During our session yesterday, I was describing all of the strictures that have suddenly been placed on my life–the death mask, for one; the daily radiation appointment at 3pm; the host of other medical appointments that keep me bouncing from one doctor to another; the weird oral hygiene and physical therapy regimens; the temporary bans on alcohol and getting pregnant (ha! not something I necessarily want to do, but something I resent not having the choice to do), etc. But then, in the meandering course of our conversation, I realized all of the ways in which I’ve loosened up a bit, too. I’m reading four different books at once–something I never used to do. It always felt inefficient and oddly adulterous, like I was breaking a rule or something. I’m writing here in real time, when I formerly considered writing something that you labored over, privately, until you had the best possible rendition of what you wanted to say (and you had to know this, beforehand), sharing it only with a hypercritical cadre of editors and advisors. I’ve started drawing again for the first time in many years, I’ve had people over to our house even though it’s messy, and I’ve let go of certain vanities (speaking without a lisp and having a scarless neck, for example). Whatever. These things are a record of what I’ve been through–maybe even signs of an incipient transformation.
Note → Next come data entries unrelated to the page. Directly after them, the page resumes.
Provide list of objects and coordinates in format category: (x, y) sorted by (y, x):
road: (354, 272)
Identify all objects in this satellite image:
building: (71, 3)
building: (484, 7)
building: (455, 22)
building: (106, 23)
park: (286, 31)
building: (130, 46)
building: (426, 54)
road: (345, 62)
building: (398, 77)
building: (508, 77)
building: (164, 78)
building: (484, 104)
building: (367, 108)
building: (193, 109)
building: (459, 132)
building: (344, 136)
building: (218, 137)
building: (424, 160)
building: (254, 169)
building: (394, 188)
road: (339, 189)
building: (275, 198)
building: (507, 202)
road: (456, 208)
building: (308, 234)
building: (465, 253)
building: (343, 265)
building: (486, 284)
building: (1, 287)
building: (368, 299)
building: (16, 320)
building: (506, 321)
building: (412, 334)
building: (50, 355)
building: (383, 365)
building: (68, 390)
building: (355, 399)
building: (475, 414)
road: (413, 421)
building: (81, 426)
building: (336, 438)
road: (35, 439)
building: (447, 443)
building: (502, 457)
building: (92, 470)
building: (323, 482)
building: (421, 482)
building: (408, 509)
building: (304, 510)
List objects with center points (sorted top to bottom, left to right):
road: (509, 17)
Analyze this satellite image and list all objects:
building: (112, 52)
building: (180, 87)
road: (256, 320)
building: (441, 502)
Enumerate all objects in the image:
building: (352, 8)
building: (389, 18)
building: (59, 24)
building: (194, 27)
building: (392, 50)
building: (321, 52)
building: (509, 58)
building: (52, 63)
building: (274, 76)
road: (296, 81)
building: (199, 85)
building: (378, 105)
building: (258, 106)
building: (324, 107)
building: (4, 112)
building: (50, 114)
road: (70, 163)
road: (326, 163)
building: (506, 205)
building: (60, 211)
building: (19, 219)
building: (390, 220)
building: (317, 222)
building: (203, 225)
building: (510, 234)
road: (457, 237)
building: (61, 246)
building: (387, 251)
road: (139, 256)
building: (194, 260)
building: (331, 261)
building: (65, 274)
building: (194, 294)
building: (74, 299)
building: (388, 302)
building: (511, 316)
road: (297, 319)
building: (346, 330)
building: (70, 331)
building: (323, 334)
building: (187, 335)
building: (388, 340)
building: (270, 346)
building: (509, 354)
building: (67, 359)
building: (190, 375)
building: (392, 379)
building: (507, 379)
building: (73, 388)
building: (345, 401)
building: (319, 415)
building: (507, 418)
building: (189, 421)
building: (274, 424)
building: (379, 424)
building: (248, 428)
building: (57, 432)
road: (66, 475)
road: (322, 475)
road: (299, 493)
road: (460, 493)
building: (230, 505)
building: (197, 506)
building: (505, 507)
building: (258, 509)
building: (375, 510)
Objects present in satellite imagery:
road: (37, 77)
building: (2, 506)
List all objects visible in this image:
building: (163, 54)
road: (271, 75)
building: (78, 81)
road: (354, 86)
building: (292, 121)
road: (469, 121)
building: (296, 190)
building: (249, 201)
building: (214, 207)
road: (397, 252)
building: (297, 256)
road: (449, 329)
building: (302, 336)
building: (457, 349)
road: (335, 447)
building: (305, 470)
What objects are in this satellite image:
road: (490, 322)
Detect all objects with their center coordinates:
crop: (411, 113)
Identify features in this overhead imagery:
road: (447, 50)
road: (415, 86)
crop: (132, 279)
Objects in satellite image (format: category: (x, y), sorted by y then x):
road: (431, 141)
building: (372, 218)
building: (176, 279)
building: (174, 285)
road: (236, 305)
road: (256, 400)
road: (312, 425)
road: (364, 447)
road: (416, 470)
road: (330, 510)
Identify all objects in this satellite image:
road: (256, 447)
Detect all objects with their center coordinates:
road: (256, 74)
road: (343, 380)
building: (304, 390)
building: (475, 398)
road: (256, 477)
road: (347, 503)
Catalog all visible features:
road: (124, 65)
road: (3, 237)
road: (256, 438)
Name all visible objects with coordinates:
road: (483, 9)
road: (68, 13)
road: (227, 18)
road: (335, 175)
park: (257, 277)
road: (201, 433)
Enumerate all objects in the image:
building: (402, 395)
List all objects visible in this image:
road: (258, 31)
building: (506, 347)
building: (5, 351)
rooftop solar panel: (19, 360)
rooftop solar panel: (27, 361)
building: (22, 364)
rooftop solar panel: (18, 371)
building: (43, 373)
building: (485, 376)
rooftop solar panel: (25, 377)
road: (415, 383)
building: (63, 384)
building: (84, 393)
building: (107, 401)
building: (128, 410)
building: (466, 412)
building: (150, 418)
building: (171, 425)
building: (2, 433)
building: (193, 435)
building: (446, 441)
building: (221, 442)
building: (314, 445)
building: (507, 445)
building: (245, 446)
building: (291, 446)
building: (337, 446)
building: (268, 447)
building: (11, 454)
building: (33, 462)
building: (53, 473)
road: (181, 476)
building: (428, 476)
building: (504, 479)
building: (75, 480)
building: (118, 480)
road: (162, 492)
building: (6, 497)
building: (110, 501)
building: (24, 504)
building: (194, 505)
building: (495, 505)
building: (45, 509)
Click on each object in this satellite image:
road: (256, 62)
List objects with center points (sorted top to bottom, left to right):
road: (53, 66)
It would be nice, I told my therapist yesterday (not to mention, ironic), if this experience was somehow freeing. If I could learn to sing in my chains like the sea.

Not gonna lie…

It’s been a crappy couple of days. I don’t feel like being funny or wringing some kind of meaning out of the wet rag that has been this week. Yesterday, I broke down in the speech therapist’s office when I realized that there was a whole new set of tongue and swallowing exercises I needed to be doing to prevent dysphagia, something I’ve never heard of that sounds scary. (The past few months have been full of things I’ve never heard of that sound scary.) Also, my jawline is swollen, which might be the result of Lymphedema or the radiation; neither the speech therapist nor the radiation tech could tell me for sure. There are red hatch marks under my chin from the mask, I felt exhausted by 4pm yesterday, and I’m already waking up in the middle of the night with dry mouth. I feel like I’m not allowed to be having a bad week since I only began radiation on Monday, and it’s supposed to get considerably harder from here. But I’m having a bad week, nonetheless. Adapting, I guess. It’s all still so new and surreal. Tony was not a man of his word; I’ve had a different radiation tech every afternoon and have found them all lacking in bedside manner. They act like I should know the drill by now, and betray exasperation when I reveal that I don’t. Which direction do I lie down on the table? Tongue depressor first or mask first? There’s also music playing during my treatments that, while intended to soothe, has been unnervingly inconsistent. I realize this is a first-world problem, but I’ve found it kind of jarring to listen to playlists that range from the Spice Girls’ “Wannabe” to classical in a single session. I’m often the youngest person in the waiting room and sit there resenting this, then go back to the radiation area where all of the patients’ masks hang, freakily, on a pegboard on the wall, two of which are clearly for children (one’s decorated as Spider-Man, the other has a fuzzy tiger hood over it). And then I feel like a total jackass.